Der dreizehnjährige Aslan kommt aus Syrien. Aus Damaskus musste er mit seiner Familie fliehen. Seit zwei Jahren lebt er in Deutschland. Und ist froh darüber. “Ich wusste, dass Deutschland ein Fußball-Land ist“. Und „Ich liebe Fußball“, sagt Aslan.

Das war auch der Grund, wieso er in der Schule zur AG von „Fußball trifft Kultur“ gegangen ist. Melania ist erst vor acht Monaten aus Rumänien gekommen. Seitdem ist sie im „Fußball trifft Kultur“-Projekt in Würzburg an der Goethe Mittelschule dabei. Sie kann jetzt schon sehr gut Deutsch sprechen und ist begeistert beim Fußballspielen in Aktion. Sie freut sich sehr, im „Fußball trifft Kultur“-Projekt noch mehr Deutsch zu lernen und vor allem: Fußball zu spielen!

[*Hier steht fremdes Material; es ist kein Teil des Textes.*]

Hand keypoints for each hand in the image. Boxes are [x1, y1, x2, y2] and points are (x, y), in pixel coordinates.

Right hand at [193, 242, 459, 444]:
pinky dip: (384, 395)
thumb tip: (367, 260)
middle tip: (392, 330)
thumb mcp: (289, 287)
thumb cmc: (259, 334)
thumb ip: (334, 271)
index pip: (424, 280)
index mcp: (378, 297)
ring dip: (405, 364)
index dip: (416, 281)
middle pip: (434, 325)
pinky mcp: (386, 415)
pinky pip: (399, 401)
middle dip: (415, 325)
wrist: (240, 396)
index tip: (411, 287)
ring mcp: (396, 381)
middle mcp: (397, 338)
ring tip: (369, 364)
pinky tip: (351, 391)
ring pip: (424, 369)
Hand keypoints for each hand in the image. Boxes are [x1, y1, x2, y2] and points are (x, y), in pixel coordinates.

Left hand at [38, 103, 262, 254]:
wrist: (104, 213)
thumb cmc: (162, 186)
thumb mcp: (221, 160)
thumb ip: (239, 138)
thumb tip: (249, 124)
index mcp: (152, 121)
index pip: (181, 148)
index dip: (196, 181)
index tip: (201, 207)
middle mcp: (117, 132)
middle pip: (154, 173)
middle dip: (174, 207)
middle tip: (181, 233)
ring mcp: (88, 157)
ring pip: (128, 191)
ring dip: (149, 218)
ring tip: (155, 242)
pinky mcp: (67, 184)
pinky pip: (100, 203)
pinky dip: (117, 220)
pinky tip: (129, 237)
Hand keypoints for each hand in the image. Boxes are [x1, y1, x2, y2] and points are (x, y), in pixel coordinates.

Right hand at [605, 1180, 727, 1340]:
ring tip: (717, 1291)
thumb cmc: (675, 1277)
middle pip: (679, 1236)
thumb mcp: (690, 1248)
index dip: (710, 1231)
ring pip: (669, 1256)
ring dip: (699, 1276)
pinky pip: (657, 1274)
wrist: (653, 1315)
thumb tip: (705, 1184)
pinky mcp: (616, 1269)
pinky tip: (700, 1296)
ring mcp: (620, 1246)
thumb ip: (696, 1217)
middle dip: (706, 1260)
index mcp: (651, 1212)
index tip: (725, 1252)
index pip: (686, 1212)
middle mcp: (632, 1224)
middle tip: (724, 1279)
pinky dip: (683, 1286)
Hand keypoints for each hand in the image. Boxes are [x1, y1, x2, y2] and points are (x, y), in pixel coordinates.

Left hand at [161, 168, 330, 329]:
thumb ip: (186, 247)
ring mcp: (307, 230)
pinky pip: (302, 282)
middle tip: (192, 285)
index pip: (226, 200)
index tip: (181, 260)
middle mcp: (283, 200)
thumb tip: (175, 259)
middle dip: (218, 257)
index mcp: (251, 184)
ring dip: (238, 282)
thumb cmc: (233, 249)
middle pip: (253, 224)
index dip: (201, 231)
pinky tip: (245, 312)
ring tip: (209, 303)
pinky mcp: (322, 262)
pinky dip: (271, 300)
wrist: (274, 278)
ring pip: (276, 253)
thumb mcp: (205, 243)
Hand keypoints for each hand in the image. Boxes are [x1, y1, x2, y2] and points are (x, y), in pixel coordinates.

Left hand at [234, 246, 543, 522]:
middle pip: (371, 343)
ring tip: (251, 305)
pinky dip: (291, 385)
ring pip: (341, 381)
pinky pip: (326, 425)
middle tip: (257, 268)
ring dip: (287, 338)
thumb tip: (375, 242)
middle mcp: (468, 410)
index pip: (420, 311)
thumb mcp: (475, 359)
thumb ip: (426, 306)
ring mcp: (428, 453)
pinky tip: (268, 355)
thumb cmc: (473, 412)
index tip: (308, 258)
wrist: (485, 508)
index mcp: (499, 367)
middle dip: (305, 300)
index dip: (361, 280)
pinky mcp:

Beim Fußball auspowern und dann in der Schule lernen

Das Projekt „Fußball trifft Kultur“ verbindet Förderunterricht mit Fußballtraining und
kulturellen Aktivitäten. Zwei Jahre lang treffen sich ca. Acht- bis Zwölfjährige zweimal
pro Woche zum Training mit dem Jugendtrainer oder der Jugendtrainerin eines Bundesligavereins.
Anschließend gibt es Förderunterricht in Mathe oder Deutsch. Daneben finden regelmäßig kulturelle Veranstaltungen wie zum Beispiel Museumsbesuche oder Rap-Poetry Workshops statt. Am Ende des Projektes treffen sich alle „Fußball trifft Kultur“-Gruppen zum großen Abschlussturnier.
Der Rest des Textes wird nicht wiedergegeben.